Cross Validated Asked by Ruye on December 1, 2021
In the video by Prof Brunskill "Stanford CS234 winter 2019 lecture 4" for model-free control (https://www.youtube.com/watch?v=j080VBVGkfQ), at 57:49/1:17:45, the pseudo code for SARSA includes line 8 for e-greedy update of the current policy pi. It seems the results of this code include the optimal policy pi as well as Q(s,a). The code for Q-learning at 1:10:53/1:17:45 is the same.
On the other hand, in the book by Sutton and Barto (https://web.stanford.edu/class/psych209/Readings/SuttonBartoIPRLBook2ndEd.pdf) in the SARSA algorithm (Figure 6.9 on page 155) the policy is not updated in the iteration. The result of this code seems to be just Q(s,a). The code for Q-learning (Figure 6.12 on page 158) is the same.
In the latter case, how do I get the optimal policy? Do I run another round of greedy learning based on Q(s,a) to get the optimal policy? Or can I treat Q(s,a) as a 2-d table and choose action a that maximizes Q(s,a) for each s? Is such a policy the same as that found by the algorithm by Prof Brunskill?

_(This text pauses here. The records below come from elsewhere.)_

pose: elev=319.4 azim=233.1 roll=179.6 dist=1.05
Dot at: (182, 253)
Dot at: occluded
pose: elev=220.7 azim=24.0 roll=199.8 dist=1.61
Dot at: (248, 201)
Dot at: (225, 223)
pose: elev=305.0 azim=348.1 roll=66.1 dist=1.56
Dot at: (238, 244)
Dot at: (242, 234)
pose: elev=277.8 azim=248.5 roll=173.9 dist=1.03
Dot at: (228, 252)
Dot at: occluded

Let me try to answer my own questions. While reading more carefully the SARSA code by Sutton and Barto, I realize the language "using policy derived from Q (e.g.,e-greedy)" is just the same as line 8 in the SARSA code by Brunskill. If this is the case, the policy is being modified during the iteration, doesn't that make the algorithm off-policy instead of on-policy?
However, in this code by Sutton and Barto, although actions from "policy derived from Q" are used, the policy pi itself is still never explicitly updated. Does that mean one needs to derive the optimal policy from Q one more time, after running the SARSA code?